Artigo original
Por Pedro Doria
Falando no último sábado a um grupo de colegas de profissão no 13° Simpósio Internacional de Jornalismo Online, que ocorreu em Austin, no Texas, o repórter do Los Angeles Times Ben Welsh causou uma boa dose de desconforto. Faz três anos que ele vem automatizando a escrita de matérias. O leitor que piscar e reler terá feito o mesmo que muitos editores e repórteres fizeram no auditório do Museu Blanton de Arte. O LA Times publica matérias escritas pelo computador. (E não é o único.)
p>O Brasil não tem uma boa legislação que regulamente a disponibilidade pública de dados que deveriam ser públicos. Nos EUA, os vários órgãos de governo são pressionados a fazê-lo digitalmente. É o caso da LAPD, a Polícia da cidade de Welsh. Todo fim de madrugada, jornais e cidadãos interessados recebem uma tabela com a lista das prisões feitas no dia e na noite anteriores.
Nada complexo: uma planilha de Excel. Lá está o nome de quem foi preso, profissão, local em que ocorreu, crime do qual o sujeito é acusado. Ben Welsh escreveu um programinha simples que lê diariamente esta planilha, distribui num banco de dados e faz algumas análises.
Como se trata de Los Angeles, terra máxima das celebridades, a primeira coisa que o software pinça é se há um ator ou músico entre os presos da noite. Ele compara também a natureza dos crimes. Há nas últimas semanas, por exemplo, uma incidência maior de furtos nalgum canto específico da cidade? O crime cometido é um crime muito raro de ocorrer?
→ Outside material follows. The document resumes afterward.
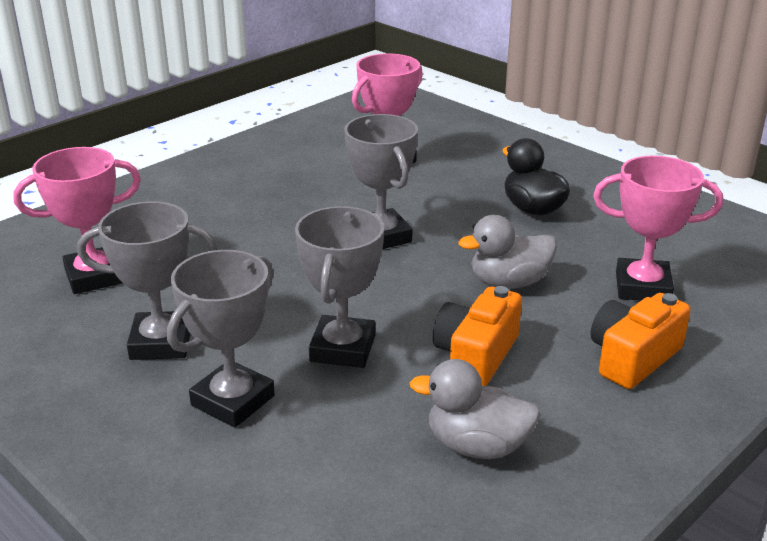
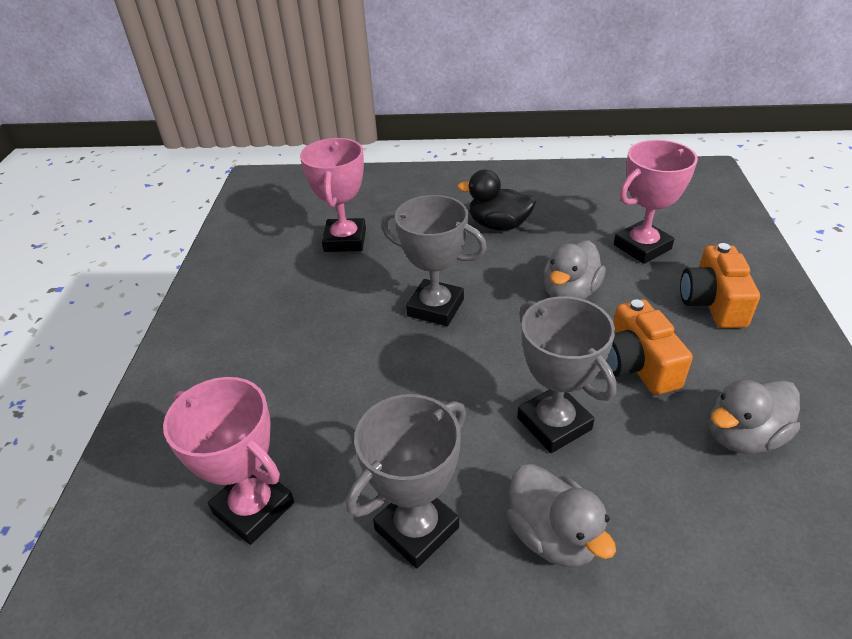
camera: 40 degrees left, 10 degrees up
pink trophy [13,147,141,294] -> pink trophy turned 75 degrees counterclockwise [163,377,294,545]
grey trophy [167,250,275,427] -> grey duck [507,464,616,567]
O indivíduo preso é acusado de uma série particularmente longa de crimes? É tudo coisa que um repórter policial experiente buscaria. O programa faz isso em poucos segundos.
Os dados isolados e analisados são transformados em texto. O programa tem uma série de matrizes para isso. “Ontem à tal hora se deu o crime tal, a ocorrência foi registrada por fulano” e daí vai. O texto curto, carregado de informações, é distribuído entre os repórteres policiais. Alguns deles podem virar uma reportagem maior e profunda. Por conta desse estudo diário, qualquer mudança nos hábitos de criminosos em Los Angeles é imediatamente percebida na redação. E alguns dos textos produzidos pelo computador são publicados no site exatamente como saem da forma. Não carecem de apuração adicional, fica o registro.
No LA Times, o projeto sai do esforço pessoal de Welsh. Mas pelo menos uma empresa, a Narrative Science, baseada em Chicago, já tem um software comercial para empresas de jornalismo. No momento, sua ênfase se dá no jornalismo financeiro e esportivo. Neste último caso, leia-se beisebol. O site da revista Forbes é um dos principais clientes.
Beisebol é um esporte estranho. Popular nos EUA, em Cuba, na Venezuela, no Japão e talvez em nenhum outro canto do mundo, se uma característica o define é que é predominantemente estatístico. O que o programa faz é, recebendo os números de uma partida, produz a análise de dados. Em que jogada um time começou a aumentar a diferença de pontos em relação ao outro? Em qual um time virou? Uma longa fila de derrotas foi interrompida? Qual o ponto que mais se destacou? Há várias matrizes para as inúmeras situações que podem ocorrer.
Criminalidade em Los Angeles, partidas de beisebol e o cotidiano do mercado financeiro têm em comum a base estatística. A informação está na forma de uma lista de números, e a notícia principal nasce da comparação destes números entre si. Um software não pode substituir todo o jornalismo. Não produz um texto original e instigante. É incapaz de perceber emoção. Provavelmente não seria lá muito útil para falar de futebol, que tem poucos gols e muitos lances nos quais emoção ou arte é que imperam.
Mas computadores já começam, lentamente, a produzir ao menos um pedaço do conteúdo jornalístico. Há um quê de desconforto aí, ao menos para nós. Bem usado, porém — como é o caso do trabalho no LA Times —, elimina o trabalho braçal e permite que repórteres gastem mais tempo pensando. É um mundo no mínimo diferente, este que vem por aí.